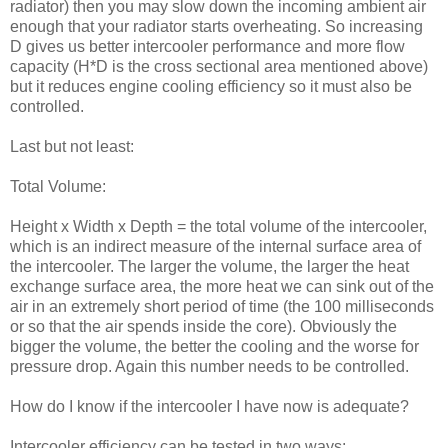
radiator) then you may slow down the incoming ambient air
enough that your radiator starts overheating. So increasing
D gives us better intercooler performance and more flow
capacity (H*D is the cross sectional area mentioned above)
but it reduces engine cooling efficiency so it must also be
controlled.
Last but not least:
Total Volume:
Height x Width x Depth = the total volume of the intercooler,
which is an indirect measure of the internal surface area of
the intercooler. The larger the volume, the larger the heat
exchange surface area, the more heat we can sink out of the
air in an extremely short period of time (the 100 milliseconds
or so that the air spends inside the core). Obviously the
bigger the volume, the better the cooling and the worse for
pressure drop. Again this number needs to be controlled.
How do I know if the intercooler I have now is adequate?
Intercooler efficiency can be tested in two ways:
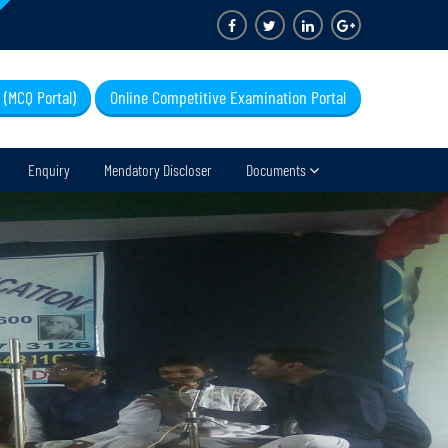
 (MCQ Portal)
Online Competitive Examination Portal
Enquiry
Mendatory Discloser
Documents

----------

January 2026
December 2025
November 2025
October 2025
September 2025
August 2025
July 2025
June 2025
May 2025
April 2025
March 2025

----------

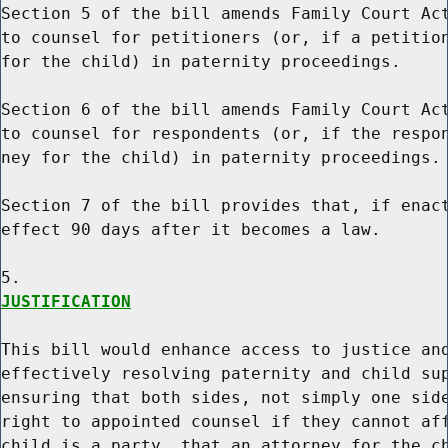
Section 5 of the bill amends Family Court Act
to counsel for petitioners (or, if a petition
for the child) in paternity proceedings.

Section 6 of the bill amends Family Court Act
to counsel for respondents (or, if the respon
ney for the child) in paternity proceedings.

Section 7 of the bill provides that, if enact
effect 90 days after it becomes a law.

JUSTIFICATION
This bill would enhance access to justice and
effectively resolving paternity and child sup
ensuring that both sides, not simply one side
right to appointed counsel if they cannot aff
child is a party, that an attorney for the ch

----------

* [TASK BRIEF] Write out the lines of the material word for word, from the line that contains "Section 5 of the bill amends Family Court Act" through the line that contains "child is a party, that an attorney for the ch", with both of those lines included.

* [SOLUTION FOR THIS TASK]
Section 5 of the bill amends Family Court Act
to counsel for petitioners (or, if a petition
for the child) in paternity proceedings.

Section 6 of the bill amends Family Court Act
to counsel for respondents (or, if the respon
ney for the child) in paternity proceedings.

Section 7 of the bill provides that, if enact
effect 90 days after it becomes a law.

JUSTIFICATION
This bill would enhance access to justice and
effectively resolving paternity and child sup
ensuring that both sides, not simply one side
right to appointed counsel if they cannot aff
child is a party, that an attorney for the ch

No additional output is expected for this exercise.